Russia’s central bank decided to forego currency intervention meant to support the ruble, as the effects of tight sanctions imposed by the West and the EU weigh down on Russian financial markets.
The Central Bank of Russia announced on Monday it will suspend currency interventions to help the ruble, because the country’s assets have been effectively frozen by the US and the European Union. “Due to restrictions on the use of foreign exchange reserves in dollars and euros, we did not carry out any interventions today. The government has announced a decision to introduce the mandatory sale of 80% of export earnings,” said central bank head Elvira Nabiullina.
“This measure will ensure an even supply of foreign currency on the domestic forex market to meet the needs of importers and citizens. At the same time we are taking a number of steps to limit export of capital by non-residents,” she added. The US Treasury Department’s Office of Foreign Assets Control, which is responsible for enforcing sanctions, has restricted US citizens from conducting financial transactions with the Bank of Russia, the Sovereign Wealth Fund, and the Russian Finance Ministry.

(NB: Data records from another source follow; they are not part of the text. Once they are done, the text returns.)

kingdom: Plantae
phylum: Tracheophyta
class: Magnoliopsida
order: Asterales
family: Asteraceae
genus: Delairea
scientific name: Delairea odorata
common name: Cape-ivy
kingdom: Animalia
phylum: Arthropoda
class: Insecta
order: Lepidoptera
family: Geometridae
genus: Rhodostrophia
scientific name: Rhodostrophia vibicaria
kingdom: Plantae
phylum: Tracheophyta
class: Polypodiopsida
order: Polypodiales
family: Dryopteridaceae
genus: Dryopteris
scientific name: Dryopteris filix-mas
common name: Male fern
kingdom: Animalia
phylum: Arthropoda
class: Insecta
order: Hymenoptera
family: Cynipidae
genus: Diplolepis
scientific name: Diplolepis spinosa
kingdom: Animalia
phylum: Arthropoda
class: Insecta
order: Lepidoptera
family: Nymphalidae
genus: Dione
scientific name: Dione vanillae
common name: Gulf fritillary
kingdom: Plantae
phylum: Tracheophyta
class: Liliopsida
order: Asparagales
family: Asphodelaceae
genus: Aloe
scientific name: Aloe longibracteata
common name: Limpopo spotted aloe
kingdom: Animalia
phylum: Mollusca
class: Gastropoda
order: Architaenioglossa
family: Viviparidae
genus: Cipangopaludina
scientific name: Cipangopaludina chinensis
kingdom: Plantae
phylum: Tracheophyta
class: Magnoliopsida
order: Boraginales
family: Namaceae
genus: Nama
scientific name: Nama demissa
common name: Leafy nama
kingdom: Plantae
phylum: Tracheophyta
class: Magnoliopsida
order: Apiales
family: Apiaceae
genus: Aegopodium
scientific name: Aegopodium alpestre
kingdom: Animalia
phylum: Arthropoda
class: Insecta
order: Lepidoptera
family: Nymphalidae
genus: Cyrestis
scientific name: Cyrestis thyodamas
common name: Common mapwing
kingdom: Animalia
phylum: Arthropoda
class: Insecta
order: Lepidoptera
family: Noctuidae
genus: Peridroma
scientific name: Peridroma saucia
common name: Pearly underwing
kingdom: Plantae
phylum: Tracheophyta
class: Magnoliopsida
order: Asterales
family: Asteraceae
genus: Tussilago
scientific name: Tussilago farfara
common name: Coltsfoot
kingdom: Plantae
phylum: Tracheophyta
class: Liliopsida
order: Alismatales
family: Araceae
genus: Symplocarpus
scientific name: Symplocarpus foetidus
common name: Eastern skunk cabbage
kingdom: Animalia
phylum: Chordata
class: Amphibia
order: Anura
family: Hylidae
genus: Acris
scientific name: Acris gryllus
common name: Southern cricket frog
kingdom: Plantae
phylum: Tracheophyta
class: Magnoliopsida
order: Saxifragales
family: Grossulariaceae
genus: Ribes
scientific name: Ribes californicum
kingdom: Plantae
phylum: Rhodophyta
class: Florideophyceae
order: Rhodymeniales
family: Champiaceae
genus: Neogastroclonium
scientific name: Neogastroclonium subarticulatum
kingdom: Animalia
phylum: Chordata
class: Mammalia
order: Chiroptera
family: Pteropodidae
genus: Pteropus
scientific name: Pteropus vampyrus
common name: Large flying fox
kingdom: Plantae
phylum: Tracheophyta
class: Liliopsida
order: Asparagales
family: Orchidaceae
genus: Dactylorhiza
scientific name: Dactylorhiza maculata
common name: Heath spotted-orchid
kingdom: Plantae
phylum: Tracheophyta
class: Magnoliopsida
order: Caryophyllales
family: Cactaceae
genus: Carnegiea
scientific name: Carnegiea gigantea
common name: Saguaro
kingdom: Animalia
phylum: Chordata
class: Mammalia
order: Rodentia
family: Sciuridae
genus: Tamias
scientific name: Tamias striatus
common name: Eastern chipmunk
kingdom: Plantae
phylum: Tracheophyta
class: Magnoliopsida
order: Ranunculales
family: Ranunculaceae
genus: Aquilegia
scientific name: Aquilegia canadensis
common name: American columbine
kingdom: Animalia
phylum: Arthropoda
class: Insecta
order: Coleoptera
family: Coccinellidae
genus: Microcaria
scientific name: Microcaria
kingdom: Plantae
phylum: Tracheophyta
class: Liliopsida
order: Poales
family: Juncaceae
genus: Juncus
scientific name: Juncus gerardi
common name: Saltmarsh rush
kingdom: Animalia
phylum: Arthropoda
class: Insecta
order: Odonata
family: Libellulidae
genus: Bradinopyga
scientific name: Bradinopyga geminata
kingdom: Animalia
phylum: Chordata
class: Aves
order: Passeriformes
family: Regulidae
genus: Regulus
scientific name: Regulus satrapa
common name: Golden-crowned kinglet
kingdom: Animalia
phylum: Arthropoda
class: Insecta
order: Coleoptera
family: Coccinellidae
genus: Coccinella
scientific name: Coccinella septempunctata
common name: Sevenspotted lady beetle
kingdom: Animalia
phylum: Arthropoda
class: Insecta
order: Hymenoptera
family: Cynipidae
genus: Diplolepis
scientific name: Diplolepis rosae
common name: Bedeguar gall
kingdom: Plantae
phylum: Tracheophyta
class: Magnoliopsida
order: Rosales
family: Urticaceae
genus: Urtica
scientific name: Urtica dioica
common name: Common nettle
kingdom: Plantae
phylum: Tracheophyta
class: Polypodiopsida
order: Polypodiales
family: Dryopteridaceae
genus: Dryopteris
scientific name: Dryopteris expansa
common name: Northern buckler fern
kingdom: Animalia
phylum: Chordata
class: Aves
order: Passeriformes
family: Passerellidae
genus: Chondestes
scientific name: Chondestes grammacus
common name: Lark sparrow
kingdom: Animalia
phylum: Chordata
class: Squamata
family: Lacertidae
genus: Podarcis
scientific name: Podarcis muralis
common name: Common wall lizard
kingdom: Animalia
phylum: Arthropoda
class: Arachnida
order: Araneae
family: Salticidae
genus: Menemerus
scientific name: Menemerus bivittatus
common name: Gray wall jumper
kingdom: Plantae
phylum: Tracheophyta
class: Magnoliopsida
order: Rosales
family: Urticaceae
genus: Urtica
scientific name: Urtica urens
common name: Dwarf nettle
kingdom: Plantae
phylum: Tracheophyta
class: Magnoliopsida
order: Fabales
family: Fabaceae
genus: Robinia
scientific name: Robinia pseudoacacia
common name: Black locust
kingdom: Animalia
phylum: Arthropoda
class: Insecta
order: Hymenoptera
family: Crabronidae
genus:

“The Russia-related Sovereign Transactions Directive will disrupt Russia’s attempts to prop up its rapidly depreciating currency by restricting global supplies of the ruble and access to reserves that Russia may try to exchange to support the ruble,” read a statement from the Treasury Department posted on Monday. As a result, Russia’s Ministry of Finance instructed Russian businesses conducting trades abroad to liquidate 80% of their forex holdings and convert them to the ruble.
Since Friday, the ruble has fallen about 30%, to a low of 111.7 rubles per US dollar before paring back losses.